[TASK ITEM]
Among the lines below, how many have the word "pixels"? The reply is that number alone.

[RECORDS TO PROCESS]
•••••

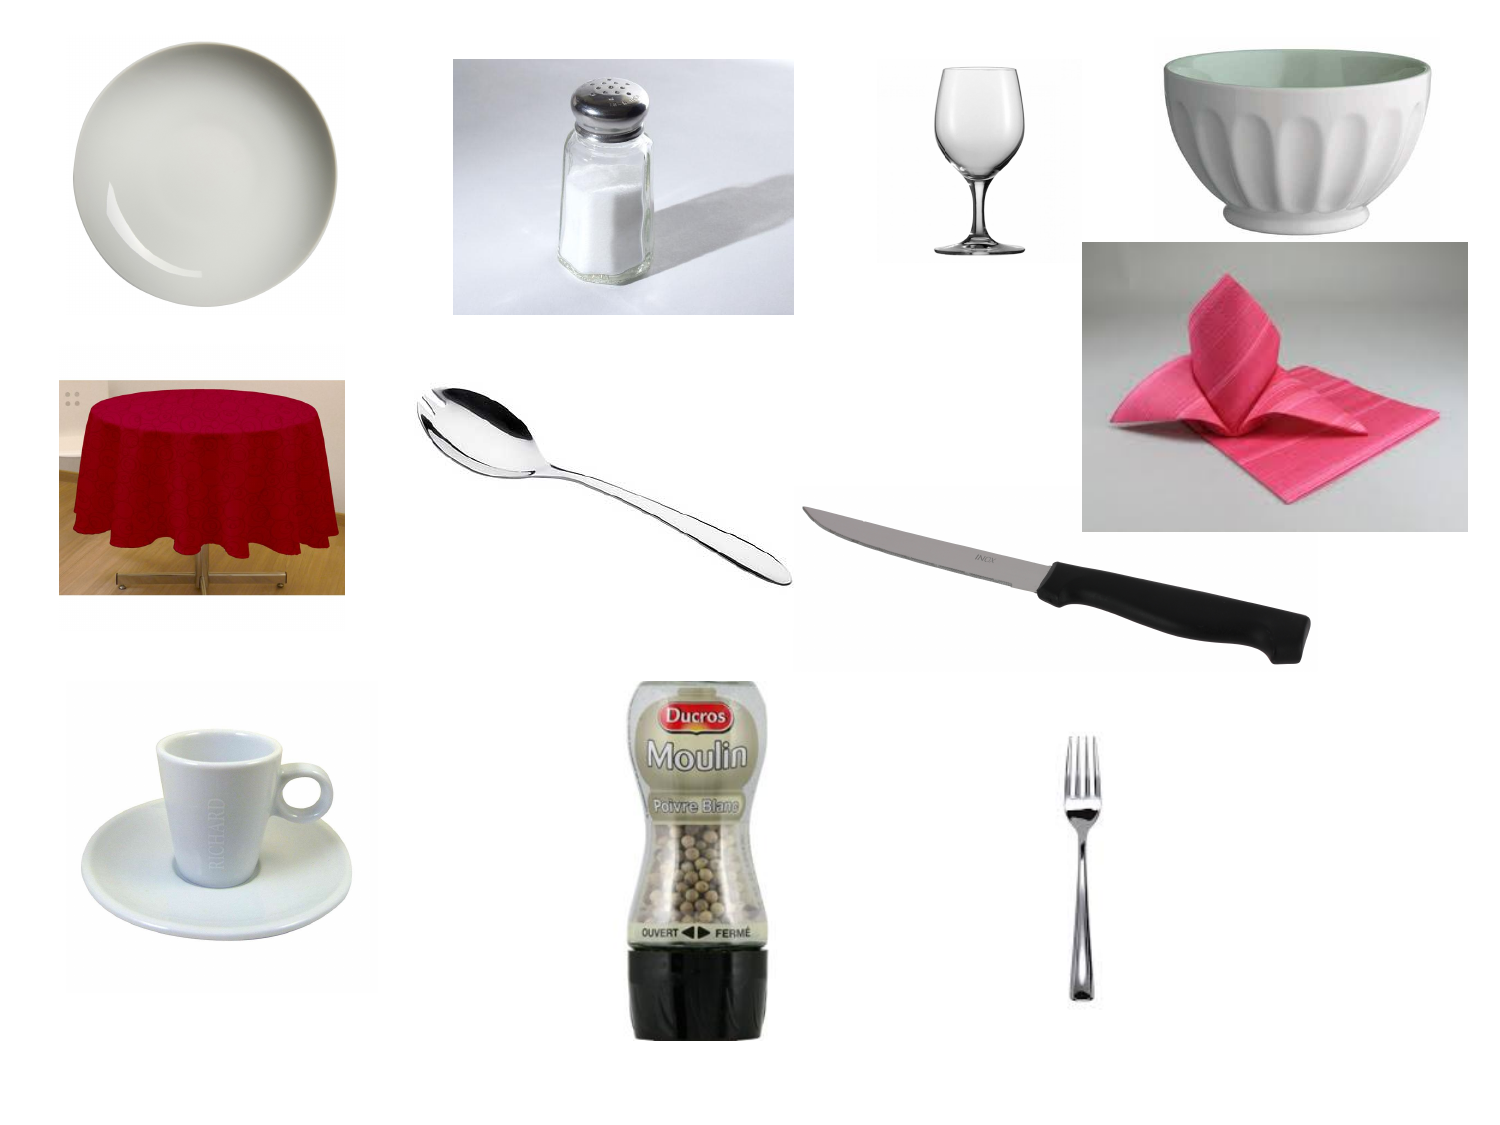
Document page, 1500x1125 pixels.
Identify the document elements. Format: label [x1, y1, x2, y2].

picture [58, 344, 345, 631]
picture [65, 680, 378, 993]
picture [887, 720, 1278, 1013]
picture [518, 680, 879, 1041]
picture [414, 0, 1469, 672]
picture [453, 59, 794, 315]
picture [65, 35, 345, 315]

•••••

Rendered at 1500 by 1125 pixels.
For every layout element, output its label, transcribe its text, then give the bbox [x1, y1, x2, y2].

•••••

[RESPONSE TO THE EXERCISE]
2